LII:Computational Thinking and Big Data

Title: Computational Thinking and Big Data

Author for citation: Lewis Mitchell, Markus Wagner, Simon Tuke, Gavin Meredith, and Ian Knight of the University of Adelaide

License for content: Unknown

Publication date: 2020

This is an advanced University of Adelaide-created course that is released on the edX platform, and is part of a university MicroMasters Program. The scheduled 10-week course is designed to help learners to better "apply computational thinking in data science" using tools such as "mathematical representations, probabilistic and statistical models, dimension reduction and Bayesian models." The course is free; a certificate of completion costs $249. The course requires on average eight to 10 hours a week of effort. Access to the class is on-demand.

The edX course description:

"Computational thinking is an invaluable skill that can be used across every industry, as it allows you to formulate a problem and express a solution in such a way that a computer can effectively carry it out.

In this course, part of the Big Data MicroMasters program, you will learn how to apply computational thinking in data science. You will learn core computational thinking concepts including decomposition, pattern recognition, abstraction, and algorithmic thinking.

You will also learn about data representation and analysis and the processes of cleaning, presenting, and visualizing data. You will develop skills in data-driven problem design and algorithms for big data.

The course will also explain mathematical representations, probabilistic and statistical models, dimension reduction and Bayesian models.

You will use tools such as R and Java data processing libraries in associated language environments."

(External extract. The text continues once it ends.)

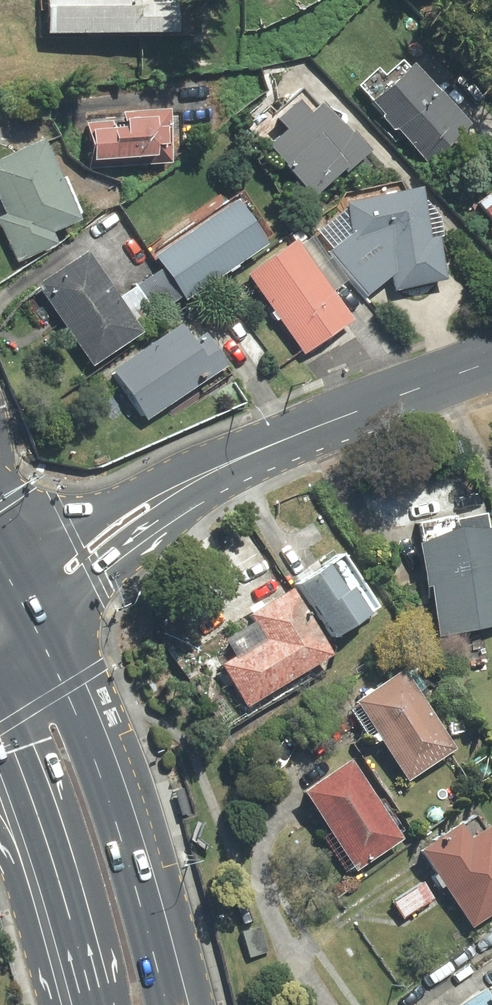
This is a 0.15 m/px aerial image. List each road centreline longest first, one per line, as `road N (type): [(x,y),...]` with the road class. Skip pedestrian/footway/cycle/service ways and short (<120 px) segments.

By the end of this course, you will be able to:

"Understand and apply advanced core computational thinking concepts to large-scale data sets
Use industry-level tools for data preparation and visualisation, such as R and Java
Apply methods for data preparation to large data sets
Understand mathematical and statistical techniques for attracting information from large data sets and illuminating relationships between data sets"

About the authors

Five instructors are affiliated with this course in some fashion. To learn more about each instructor, go to the edX course page and click on the name of each instructor.

General layout and contents of the course

The opening week begins with an overview of the R language and RStudio. The second week looks at visualizing relationships between variables, whereas week three looks at how to better manipulate and join those variables and other data. In week four, students will learn various methods for transforming data and reducing a dataset's dimensions. Week five then goes into tools for better summarizing datasets and their characteristics. The following week's session steps back a bit and examines how Java relates to computational thinking and big data analysis. Weeks seven, eight, and nine address graphs, probability, and hashing, respectively. The final week pulls everything together in a practical manner.